BEGIN SOURCE MATERIAL

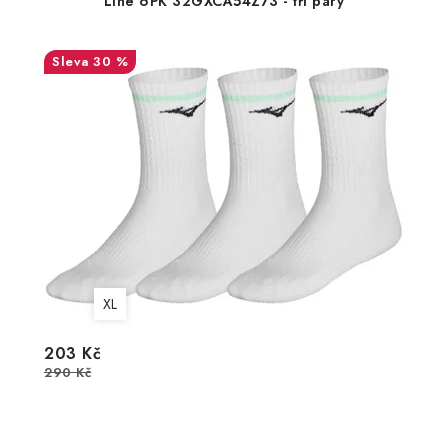
Line 6PK 32GXCA54Z73 - tři páry
30 %
XL
203 Kč
290 Kč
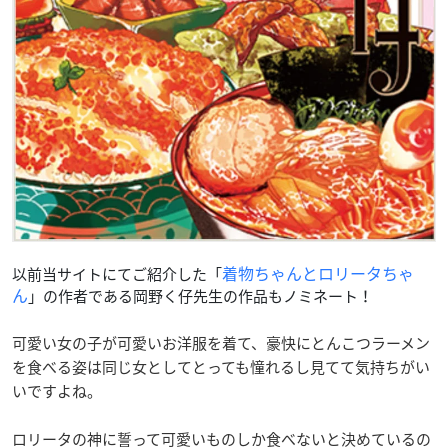
着物ちゃんとロリータちゃ
以前当サイトにてご紹介した「
ん
」の作者である岡野く仔先生の作品もノミネート！
可愛い女の子が可愛いお洋服を着て、豪快にとんこつラーメン
を食べる姿は同じ女としてとっても憧れるし見てて気持ちがい
いですよね。
ロリータの神に誓って可愛いものしか食べないと決めているの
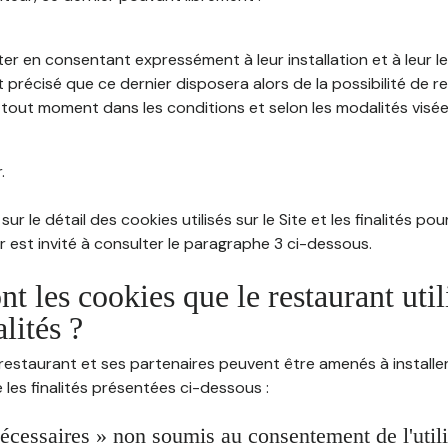
ter en consentant expressément à leur installation et à leur 
 précisé que ce dernier disposera alors de la possibilité de re
out moment dans les conditions et selon les modalités visées à
.
sur le détail des cookies utilisés sur le Site et les finalités po
eur est invité à consulter le paragraphe 3 ci-dessous.
nt les cookies que le restaurant util
alités ?
restaurant et ses partenaires peuvent être amenés à installer
les finalités présentées ci-dessous :
écessaires » non soumis au consentement de l'utilis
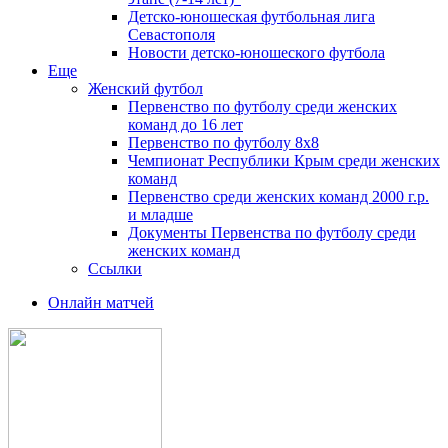
Детско-юношеская футбольная лига
Севастополя
Новости детско-юношеского футбола
Еще
Женский футбол
Первенство по футболу среди женских
команд до 16 лет
Первенство по футболу 8х8
Чемпионат Республики Крым среди женских
команд
Первенство среди женских команд 2000 г.р.
и младше
Документы Первенства по футболу среди
женских команд
Ссылки
Онлайн матчей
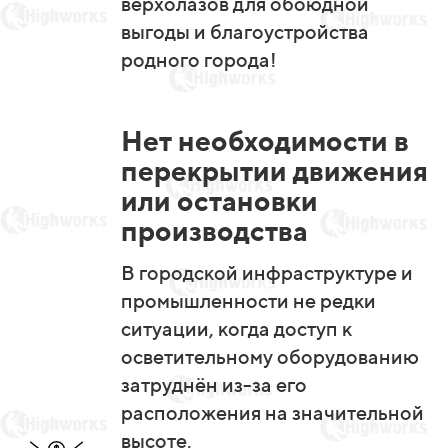
верхолазов для обоюдной
выгоды и благоустройства
родного города!
Нет необходимости в
перекрытии движения
или остановки
производства
В городской инфраструктуре и
промышленности не редки
ситуации, когда доступ к
осветительному оборудованию
затруднён из-за его
расположения на значительной
высоте.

END SOURCE MATERIAL

* [TASK DESCRIPTION] Your response should contain each line of the listing in which the word "футболу" occurs.

* [RESPONSE AREA]
Первенство по футболу среди женских
Первенство по футболу 8х8
Документы Первенства по футболу среди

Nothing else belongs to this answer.